◆ **Task details**: Find the lines in these entries that include the word "Silkscreen" and state how many there are, with no other words.
--- Available records ---
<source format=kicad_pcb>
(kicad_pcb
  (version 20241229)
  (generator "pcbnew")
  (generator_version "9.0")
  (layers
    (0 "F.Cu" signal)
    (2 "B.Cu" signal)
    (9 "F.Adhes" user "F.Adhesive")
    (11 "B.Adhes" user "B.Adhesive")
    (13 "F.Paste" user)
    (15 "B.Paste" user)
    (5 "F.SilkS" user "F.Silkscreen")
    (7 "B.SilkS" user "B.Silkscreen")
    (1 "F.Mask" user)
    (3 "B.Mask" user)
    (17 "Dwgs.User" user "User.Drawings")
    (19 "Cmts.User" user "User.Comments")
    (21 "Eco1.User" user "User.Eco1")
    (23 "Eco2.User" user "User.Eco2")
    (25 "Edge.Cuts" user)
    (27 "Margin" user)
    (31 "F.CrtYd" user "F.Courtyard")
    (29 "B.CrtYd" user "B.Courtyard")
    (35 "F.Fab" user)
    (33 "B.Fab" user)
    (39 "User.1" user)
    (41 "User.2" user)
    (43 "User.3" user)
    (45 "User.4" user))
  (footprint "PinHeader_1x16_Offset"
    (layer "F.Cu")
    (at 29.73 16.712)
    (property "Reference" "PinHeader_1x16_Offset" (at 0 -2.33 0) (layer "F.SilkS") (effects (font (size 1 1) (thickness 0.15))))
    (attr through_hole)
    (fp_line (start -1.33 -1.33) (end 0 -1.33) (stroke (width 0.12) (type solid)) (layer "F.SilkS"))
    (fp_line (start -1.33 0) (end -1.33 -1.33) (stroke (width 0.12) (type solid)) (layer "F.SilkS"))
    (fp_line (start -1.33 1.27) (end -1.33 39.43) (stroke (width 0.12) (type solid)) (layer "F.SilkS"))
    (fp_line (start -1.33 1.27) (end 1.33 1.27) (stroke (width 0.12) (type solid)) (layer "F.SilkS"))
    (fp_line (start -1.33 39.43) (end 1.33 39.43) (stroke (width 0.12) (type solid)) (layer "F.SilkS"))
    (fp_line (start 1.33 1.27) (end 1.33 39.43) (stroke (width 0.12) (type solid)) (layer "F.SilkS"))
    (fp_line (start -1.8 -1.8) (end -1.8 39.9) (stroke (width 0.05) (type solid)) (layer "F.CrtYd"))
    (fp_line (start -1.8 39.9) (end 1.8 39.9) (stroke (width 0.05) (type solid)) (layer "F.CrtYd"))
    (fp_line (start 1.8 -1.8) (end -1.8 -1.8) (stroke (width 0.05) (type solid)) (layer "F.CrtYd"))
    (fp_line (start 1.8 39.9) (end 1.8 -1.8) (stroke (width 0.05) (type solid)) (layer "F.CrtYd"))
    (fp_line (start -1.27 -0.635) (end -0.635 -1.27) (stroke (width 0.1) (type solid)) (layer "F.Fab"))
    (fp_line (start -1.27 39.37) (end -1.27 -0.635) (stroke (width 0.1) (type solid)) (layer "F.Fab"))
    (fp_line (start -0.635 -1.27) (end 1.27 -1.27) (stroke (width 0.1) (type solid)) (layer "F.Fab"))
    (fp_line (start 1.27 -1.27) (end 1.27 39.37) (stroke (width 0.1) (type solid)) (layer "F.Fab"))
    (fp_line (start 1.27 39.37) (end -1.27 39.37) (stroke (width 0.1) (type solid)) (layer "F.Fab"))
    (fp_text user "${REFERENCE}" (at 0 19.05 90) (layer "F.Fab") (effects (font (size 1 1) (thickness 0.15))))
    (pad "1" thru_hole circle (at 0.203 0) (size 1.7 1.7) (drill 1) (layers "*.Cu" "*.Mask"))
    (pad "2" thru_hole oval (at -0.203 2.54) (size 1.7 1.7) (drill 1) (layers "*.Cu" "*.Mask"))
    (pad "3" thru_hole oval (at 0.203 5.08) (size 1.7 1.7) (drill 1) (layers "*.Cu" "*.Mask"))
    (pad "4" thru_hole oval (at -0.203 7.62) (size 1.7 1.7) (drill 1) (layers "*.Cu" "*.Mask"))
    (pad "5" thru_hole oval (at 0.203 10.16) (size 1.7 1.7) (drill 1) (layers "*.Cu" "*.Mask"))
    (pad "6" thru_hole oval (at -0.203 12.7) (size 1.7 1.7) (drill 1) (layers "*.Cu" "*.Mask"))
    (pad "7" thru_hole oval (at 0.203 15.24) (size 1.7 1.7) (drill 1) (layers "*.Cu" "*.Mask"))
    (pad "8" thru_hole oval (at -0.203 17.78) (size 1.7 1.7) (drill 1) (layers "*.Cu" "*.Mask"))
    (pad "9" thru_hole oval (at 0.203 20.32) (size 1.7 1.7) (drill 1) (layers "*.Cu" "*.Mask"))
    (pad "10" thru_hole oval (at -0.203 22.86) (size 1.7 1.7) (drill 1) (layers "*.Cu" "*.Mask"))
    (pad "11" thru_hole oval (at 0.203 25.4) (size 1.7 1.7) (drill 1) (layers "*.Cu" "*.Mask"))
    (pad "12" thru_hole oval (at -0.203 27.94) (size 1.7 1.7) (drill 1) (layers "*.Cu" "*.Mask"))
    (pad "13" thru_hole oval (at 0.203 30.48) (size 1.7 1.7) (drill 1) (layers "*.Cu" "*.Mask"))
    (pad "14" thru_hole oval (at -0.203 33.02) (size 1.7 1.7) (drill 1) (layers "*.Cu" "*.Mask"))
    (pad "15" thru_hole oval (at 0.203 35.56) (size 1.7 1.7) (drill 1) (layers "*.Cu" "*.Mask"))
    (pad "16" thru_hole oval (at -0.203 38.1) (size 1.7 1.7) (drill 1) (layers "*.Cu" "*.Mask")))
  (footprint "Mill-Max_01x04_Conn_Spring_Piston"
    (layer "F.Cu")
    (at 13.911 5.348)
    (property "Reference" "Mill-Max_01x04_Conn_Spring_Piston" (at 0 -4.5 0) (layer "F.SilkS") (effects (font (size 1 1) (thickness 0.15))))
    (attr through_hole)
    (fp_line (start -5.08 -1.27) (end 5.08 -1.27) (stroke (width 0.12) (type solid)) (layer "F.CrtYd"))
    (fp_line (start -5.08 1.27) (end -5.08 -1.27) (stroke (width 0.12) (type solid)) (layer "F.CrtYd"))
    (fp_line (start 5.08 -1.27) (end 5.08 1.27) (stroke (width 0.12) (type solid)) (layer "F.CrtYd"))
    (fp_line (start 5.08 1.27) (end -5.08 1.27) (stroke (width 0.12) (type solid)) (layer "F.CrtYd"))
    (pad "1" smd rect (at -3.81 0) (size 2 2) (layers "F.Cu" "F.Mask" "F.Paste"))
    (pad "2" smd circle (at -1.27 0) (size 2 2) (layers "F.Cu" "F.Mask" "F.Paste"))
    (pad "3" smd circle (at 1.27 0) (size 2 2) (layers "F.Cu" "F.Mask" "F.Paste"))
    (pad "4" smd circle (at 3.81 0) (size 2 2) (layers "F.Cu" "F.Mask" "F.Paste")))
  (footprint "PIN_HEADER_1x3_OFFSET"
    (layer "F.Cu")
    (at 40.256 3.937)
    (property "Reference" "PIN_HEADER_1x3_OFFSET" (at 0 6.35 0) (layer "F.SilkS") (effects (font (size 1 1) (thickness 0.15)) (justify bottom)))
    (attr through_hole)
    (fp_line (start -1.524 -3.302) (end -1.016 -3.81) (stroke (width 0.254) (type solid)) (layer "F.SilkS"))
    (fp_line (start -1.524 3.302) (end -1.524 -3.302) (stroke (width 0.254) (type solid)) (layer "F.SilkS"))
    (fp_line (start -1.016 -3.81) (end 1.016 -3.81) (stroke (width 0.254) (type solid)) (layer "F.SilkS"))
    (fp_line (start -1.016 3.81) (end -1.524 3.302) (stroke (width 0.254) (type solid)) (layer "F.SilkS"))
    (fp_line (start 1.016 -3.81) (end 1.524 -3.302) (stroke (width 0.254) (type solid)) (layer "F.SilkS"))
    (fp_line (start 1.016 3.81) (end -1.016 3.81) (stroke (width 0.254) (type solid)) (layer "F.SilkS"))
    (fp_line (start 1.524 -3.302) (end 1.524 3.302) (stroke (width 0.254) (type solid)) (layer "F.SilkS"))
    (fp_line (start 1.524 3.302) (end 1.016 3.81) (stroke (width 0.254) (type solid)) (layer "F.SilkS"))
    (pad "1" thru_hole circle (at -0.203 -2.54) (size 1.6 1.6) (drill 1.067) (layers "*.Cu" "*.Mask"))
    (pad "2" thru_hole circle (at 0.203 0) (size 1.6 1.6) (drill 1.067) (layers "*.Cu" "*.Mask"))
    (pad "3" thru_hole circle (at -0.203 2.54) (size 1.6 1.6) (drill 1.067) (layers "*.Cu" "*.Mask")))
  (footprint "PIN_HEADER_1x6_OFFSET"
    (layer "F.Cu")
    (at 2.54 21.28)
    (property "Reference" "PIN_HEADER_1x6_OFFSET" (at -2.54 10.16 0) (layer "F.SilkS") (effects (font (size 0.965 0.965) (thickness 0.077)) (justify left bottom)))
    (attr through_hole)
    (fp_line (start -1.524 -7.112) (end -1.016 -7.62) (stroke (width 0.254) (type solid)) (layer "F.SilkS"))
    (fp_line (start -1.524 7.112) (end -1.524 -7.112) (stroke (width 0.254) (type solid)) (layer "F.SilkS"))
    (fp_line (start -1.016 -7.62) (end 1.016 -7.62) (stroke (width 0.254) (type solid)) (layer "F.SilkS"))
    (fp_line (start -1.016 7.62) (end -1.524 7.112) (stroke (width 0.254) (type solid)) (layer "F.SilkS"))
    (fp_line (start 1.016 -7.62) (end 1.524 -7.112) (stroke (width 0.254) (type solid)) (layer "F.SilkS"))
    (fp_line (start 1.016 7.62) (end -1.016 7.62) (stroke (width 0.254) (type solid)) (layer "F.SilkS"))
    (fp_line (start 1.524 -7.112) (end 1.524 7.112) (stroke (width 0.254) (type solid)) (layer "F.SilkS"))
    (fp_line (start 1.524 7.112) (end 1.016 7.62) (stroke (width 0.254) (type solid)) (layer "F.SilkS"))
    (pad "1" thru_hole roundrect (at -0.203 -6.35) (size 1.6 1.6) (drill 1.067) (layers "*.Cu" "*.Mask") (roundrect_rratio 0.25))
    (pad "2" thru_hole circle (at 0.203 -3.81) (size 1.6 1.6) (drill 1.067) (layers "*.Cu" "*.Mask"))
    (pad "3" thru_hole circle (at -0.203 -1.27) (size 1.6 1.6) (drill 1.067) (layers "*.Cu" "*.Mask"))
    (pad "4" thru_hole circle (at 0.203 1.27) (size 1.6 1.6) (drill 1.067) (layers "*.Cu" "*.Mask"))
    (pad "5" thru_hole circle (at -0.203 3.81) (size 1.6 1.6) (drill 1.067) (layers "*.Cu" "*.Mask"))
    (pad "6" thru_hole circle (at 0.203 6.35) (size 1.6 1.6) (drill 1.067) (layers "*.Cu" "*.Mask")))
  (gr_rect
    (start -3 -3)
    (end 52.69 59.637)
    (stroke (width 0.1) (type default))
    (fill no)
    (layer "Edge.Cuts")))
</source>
---
◆ **Expected output**: 2